2. 把elasticsearch-plugins-0.0.1.jar包移动到ESPlugin-es7.15.1-0.0.1.zip文件中。

3. 安装：elasticsearch-plugin.bat install file:///D:/ELK/ESPlugin-es7.15.1-0.0.1.zip

4. 重启

## 插件列表

elasticsearch-plugin.bat list

## 删除插件

elasticsearch-plugin.bat remove ESPlugin

# Standard Analyzer介绍

官方文档 [Analysis Standard Analyzer](https://www.elastic.co/guide/en/elasticsearch/reference/8.5/analysis-standard-analyzer.html)

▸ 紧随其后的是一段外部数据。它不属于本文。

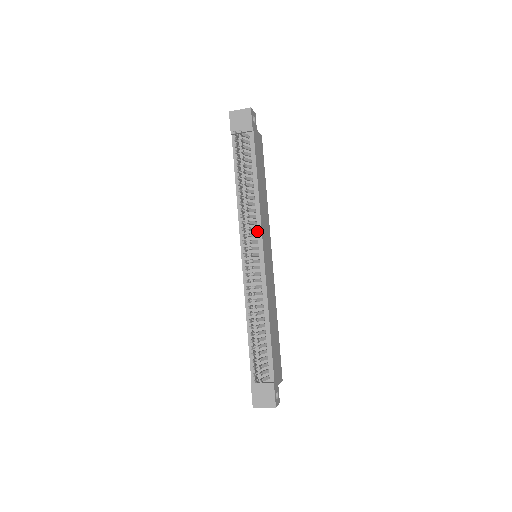
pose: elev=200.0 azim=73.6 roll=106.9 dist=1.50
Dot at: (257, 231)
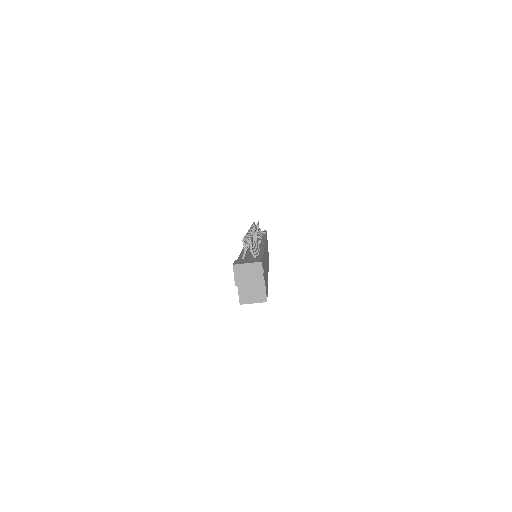
Dot at: occluded
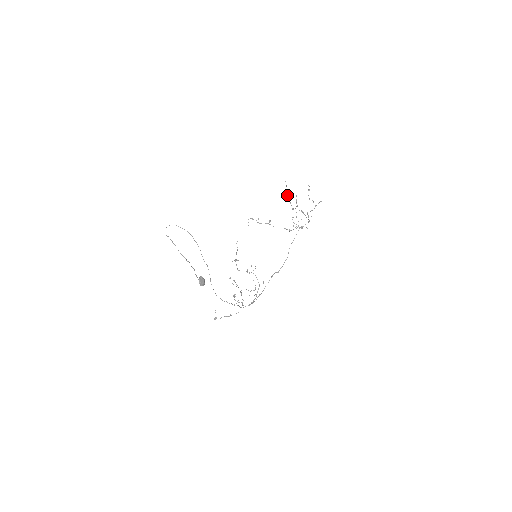
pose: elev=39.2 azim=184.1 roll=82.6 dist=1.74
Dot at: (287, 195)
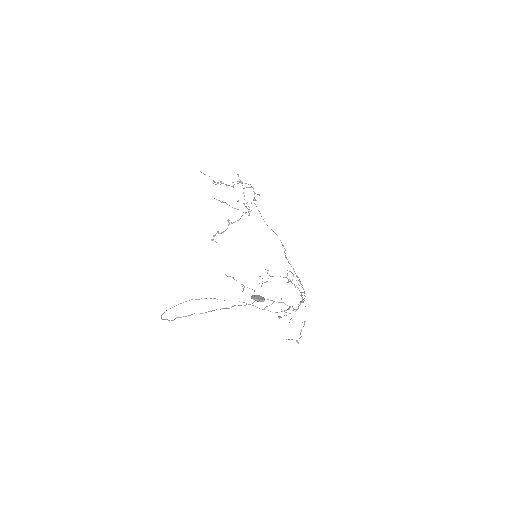
Dot at: occluded
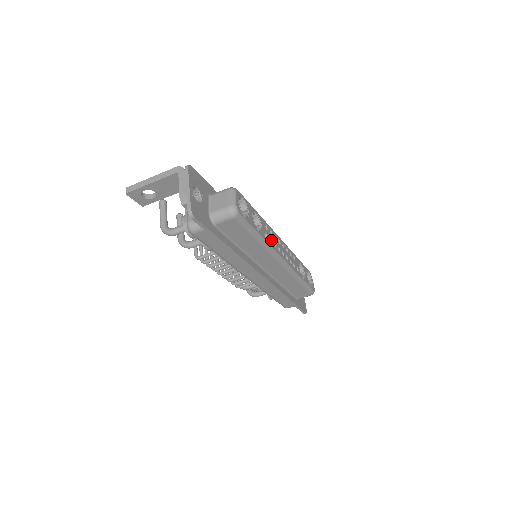
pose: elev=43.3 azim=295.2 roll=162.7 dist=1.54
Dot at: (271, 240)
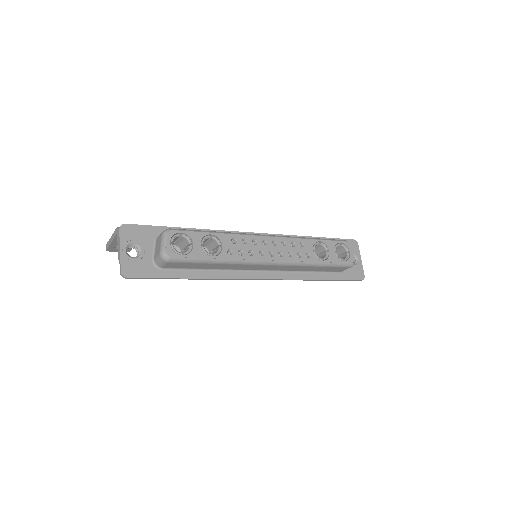
Dot at: (243, 251)
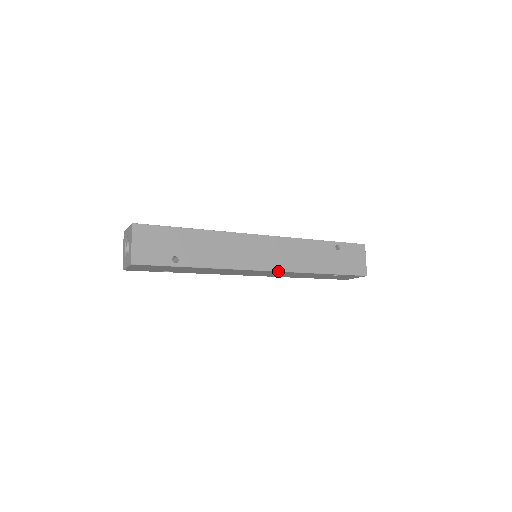
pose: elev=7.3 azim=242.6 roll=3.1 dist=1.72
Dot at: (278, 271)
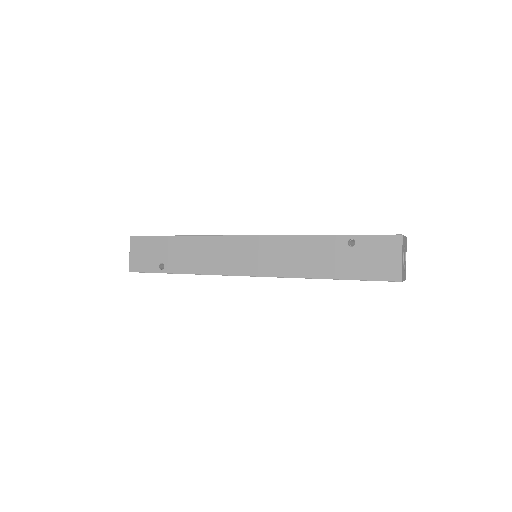
Dot at: (263, 276)
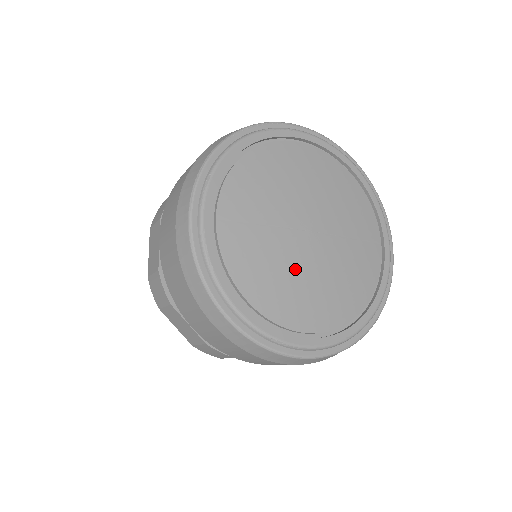
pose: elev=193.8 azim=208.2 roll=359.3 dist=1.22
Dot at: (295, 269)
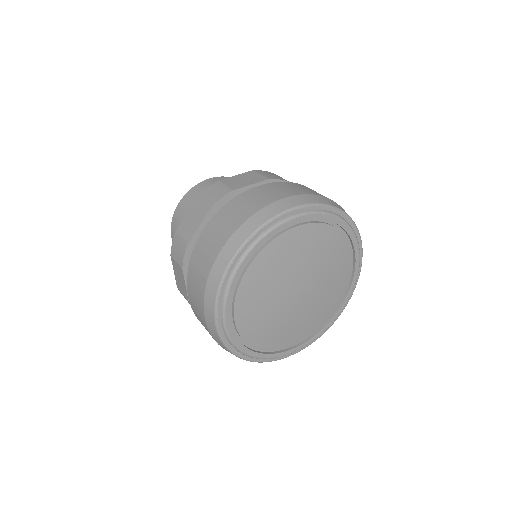
Dot at: (308, 312)
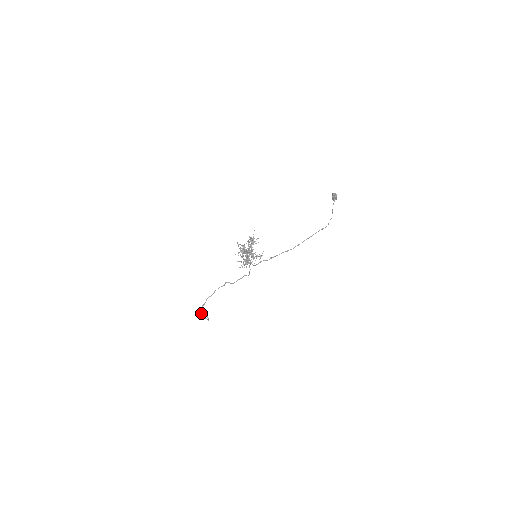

| Character Filter | Tokenizer                                                    | Token Filter                                                 |

| ---------------- | ------------------------------------------------------------ | ------------------------------------------------------------ |

| 无               | [Standard Tokenizer](https://www.elastic.co/guide/en/elasticsearch/reference/8.5/analysis-standard-tokenizer.html) | [Lower Case Token Filter](https://www.elastic.co/guide/en/elasticsearch/reference/8.5/analysis-lowercase-tokenfilter.html) |

|                  |                                                              | [Stop Token Filter](https://www.elastic.co/guide/en/elasticsearch/reference/8.5/analysis-stop-tokenfilter.html) |

Standard Analyzer由Standard Tokenizer和两个Token Filter组成。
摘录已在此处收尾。